SSE For Athlon 4 - 3DNow! Professional

In February 1999 Intel launched Pentium III with the 'Katmai'-core. The only significant improvement over its predecessor 'Pentium II' was the addition of 70 new instructions that Intel called 'SSE' = 'Streaming SIMD Extensions'. These extensions were supposed to accelerate multimedia and 3D-applications, but a part of SSE were also the 'streaming' instructions, including several data pre-fetch operations.

AMD's pendant was first '3DNow!' of K6-2 and K6-3 and later the 'Enhanced 3DNow!' of Athlon. These AMD-specific SIMD-instructions proved pretty much just as powerful as Intel's SSE, but AMD continued to have a rather hard time to make software developers implement code with those instructions. Due to Intel's influence in the business and the big success of Pentium III, the implementation of SSE in current software is much more common than 3DNow!-support.

18 of the 'Enhanced 3DNow!-instructions are identical to Intel's SSE-stuff for a long time. Now AMD added the remaining 52 instructions as well as the status bit that is probed by software that wants to know if the system processor supports SSE. This means that Athlon 4 basically 'understands' all SSE-code and is therefore able to take advantage of software that was SSE-optimized. The fact that AMD is finally following Intel's lead can be seen as the first step towards AMD's future 'Hammer'-line of processors, which are supposed to come with a full 'SSE2'-implementation. Those are the 144 double precision floating point SIMD instructions introduced by Intel's Pentium 4 processor last year.

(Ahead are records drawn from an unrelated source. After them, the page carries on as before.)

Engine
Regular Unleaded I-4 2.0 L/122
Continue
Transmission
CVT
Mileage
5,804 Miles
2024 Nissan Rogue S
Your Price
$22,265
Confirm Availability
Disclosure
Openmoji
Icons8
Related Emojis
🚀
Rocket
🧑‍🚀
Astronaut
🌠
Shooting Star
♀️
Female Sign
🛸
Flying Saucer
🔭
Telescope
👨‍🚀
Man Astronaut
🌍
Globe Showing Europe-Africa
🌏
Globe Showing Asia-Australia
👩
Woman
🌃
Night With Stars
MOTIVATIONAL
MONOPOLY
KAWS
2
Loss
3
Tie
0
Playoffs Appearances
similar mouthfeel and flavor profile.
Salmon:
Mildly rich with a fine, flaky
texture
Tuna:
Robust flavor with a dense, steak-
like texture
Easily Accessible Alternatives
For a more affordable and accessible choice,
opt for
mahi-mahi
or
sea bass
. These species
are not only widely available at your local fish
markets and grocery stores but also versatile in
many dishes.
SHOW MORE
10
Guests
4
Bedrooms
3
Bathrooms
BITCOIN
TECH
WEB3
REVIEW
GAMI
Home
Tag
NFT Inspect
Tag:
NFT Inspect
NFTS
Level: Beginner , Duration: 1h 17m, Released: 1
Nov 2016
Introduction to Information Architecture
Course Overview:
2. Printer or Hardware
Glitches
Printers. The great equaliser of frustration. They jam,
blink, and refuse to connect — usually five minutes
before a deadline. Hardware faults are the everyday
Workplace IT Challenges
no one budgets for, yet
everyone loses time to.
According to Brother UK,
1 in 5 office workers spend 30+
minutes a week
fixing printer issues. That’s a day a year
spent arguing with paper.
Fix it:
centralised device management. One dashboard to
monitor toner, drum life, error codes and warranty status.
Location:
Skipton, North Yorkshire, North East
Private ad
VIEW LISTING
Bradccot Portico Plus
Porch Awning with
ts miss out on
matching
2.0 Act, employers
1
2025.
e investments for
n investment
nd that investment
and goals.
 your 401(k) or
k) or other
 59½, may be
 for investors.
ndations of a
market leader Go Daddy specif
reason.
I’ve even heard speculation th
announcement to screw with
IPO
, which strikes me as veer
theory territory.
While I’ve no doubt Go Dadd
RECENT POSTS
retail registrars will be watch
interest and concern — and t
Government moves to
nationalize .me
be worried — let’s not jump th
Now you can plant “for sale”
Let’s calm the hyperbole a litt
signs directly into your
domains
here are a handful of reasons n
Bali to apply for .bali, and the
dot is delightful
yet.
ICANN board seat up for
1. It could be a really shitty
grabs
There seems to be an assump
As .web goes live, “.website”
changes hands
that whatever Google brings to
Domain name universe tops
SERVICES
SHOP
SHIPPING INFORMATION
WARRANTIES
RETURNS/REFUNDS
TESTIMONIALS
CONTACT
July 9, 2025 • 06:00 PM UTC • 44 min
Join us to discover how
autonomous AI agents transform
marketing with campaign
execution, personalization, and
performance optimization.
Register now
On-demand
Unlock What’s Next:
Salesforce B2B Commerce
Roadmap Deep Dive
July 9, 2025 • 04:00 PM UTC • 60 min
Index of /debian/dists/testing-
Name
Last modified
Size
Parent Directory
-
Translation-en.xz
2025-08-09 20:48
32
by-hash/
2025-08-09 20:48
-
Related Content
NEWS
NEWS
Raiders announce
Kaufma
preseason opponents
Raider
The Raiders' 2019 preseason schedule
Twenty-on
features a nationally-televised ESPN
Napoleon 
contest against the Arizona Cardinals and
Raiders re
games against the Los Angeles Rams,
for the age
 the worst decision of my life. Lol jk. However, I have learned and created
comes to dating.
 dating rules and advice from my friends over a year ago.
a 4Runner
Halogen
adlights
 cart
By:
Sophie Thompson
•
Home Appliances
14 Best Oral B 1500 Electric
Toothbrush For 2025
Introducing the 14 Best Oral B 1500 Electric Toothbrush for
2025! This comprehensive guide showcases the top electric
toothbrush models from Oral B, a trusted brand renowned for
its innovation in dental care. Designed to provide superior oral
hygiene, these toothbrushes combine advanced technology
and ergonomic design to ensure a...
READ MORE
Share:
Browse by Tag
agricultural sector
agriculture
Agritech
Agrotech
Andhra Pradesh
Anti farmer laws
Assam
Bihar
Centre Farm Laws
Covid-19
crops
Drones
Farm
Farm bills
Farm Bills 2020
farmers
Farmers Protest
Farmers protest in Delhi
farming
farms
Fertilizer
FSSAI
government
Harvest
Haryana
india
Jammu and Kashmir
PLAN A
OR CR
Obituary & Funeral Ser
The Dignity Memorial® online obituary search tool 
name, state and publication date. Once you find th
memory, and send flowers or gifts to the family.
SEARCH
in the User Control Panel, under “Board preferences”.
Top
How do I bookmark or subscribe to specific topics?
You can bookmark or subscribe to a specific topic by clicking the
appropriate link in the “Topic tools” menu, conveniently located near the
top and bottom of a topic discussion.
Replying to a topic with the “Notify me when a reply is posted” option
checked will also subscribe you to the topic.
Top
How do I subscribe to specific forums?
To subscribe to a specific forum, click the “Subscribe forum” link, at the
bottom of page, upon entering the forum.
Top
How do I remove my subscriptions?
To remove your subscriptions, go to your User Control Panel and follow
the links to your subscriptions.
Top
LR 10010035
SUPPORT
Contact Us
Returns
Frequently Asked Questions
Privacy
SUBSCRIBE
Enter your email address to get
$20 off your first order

Don't expect any major performance advantage from Athlon 4's SSE-capabilities. Firstly we don't know how well those instructions were implemented and how many clock cycles those instructions actually require. Secondly are we still waiting for a proper proof that SSE is particularly beneficial altogether. I think that AMD is simply willing to finally leave 3DNow! behind and focus on the pure implementation of Intel's multimedia extensions only.